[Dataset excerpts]
-=-=-=-=-

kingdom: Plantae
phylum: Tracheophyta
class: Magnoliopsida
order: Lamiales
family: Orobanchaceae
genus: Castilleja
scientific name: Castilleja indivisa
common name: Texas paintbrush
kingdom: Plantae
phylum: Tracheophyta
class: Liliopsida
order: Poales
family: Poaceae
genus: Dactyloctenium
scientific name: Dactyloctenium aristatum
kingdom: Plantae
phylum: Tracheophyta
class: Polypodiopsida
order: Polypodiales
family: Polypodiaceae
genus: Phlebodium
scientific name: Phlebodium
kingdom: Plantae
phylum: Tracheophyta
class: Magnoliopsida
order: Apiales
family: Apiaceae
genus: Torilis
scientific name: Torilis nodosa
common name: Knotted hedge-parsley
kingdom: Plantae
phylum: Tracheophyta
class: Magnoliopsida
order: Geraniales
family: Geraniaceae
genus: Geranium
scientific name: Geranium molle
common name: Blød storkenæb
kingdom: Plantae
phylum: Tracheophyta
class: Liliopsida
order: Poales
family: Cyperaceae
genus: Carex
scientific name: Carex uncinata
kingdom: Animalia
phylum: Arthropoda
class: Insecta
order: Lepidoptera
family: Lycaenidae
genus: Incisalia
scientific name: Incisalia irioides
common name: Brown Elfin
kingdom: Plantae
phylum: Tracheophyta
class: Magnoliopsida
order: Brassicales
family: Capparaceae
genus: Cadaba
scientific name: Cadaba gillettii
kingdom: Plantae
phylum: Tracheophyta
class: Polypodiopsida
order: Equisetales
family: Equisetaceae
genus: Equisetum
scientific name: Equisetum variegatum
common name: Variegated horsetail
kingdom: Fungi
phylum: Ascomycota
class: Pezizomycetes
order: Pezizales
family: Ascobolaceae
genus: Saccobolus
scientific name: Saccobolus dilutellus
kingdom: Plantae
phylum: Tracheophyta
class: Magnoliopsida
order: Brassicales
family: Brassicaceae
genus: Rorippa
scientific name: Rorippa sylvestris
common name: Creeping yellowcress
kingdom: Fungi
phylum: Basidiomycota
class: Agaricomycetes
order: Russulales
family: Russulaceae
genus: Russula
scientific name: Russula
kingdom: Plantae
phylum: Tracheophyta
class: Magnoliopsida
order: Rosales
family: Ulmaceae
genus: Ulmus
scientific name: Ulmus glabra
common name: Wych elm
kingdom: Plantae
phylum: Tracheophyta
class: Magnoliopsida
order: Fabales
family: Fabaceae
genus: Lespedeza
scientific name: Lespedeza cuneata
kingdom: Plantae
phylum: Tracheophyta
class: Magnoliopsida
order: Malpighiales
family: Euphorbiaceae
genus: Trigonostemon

-=-=-=-=-

Copy every line of all the items above word for word, without changing anything.

kingdom: Plantae
phylum: Tracheophyta
class: Magnoliopsida
order: Lamiales
family: Orobanchaceae
genus: Castilleja
scientific name: Castilleja indivisa
common name: Texas paintbrush
kingdom: Plantae
phylum: Tracheophyta
class: Liliopsida
order: Poales
family: Poaceae
genus: Dactyloctenium
scientific name: Dactyloctenium aristatum
kingdom: Plantae
phylum: Tracheophyta
class: Polypodiopsida
order: Polypodiales
family: Polypodiaceae
genus: Phlebodium
scientific name: Phlebodium
kingdom: Plantae
phylum: Tracheophyta
class: Magnoliopsida
order: Apiales
family: Apiaceae
genus: Torilis
scientific name: Torilis nodosa
common name: Knotted hedge-parsley
kingdom: Plantae
phylum: Tracheophyta
class: Magnoliopsida
order: Geraniales
family: Geraniaceae
genus: Geranium
scientific name: Geranium molle
common name: Blød storkenæb
kingdom: Plantae
phylum: Tracheophyta
class: Liliopsida
order: Poales
family: Cyperaceae
genus: Carex
scientific name: Carex uncinata
kingdom: Animalia
phylum: Arthropoda
class: Insecta
order: Lepidoptera
family: Lycaenidae
genus: Incisalia
scientific name: Incisalia irioides
common name: Brown Elfin
kingdom: Plantae
phylum: Tracheophyta
class: Magnoliopsida
order: Brassicales
family: Capparaceae
genus: Cadaba
scientific name: Cadaba gillettii
kingdom: Plantae
phylum: Tracheophyta
class: Polypodiopsida
order: Equisetales
family: Equisetaceae
genus: Equisetum
scientific name: Equisetum variegatum
common name: Variegated horsetail
kingdom: Fungi
phylum: Ascomycota
class: Pezizomycetes
order: Pezizales
family: Ascobolaceae
genus: Saccobolus
scientific name: Saccobolus dilutellus
kingdom: Plantae
phylum: Tracheophyta
class: Magnoliopsida
order: Brassicales
family: Brassicaceae
genus: Rorippa
scientific name: Rorippa sylvestris
common name: Creeping yellowcress
kingdom: Fungi
phylum: Basidiomycota
class: Agaricomycetes
order: Russulales
family: Russulaceae
genus: Russula
scientific name: Russula
kingdom: Plantae
phylum: Tracheophyta
class: Magnoliopsida
order: Rosales
family: Ulmaceae
genus: Ulmus
scientific name: Ulmus glabra
common name: Wych elm
kingdom: Plantae
phylum: Tracheophyta
class: Magnoliopsida
order: Fabales
family: Fabaceae
genus: Lespedeza
scientific name: Lespedeza cuneata
kingdom: Plantae
phylum: Tracheophyta
class: Magnoliopsida
order: Malpighiales
family: Euphorbiaceae
genus: Trigonostemon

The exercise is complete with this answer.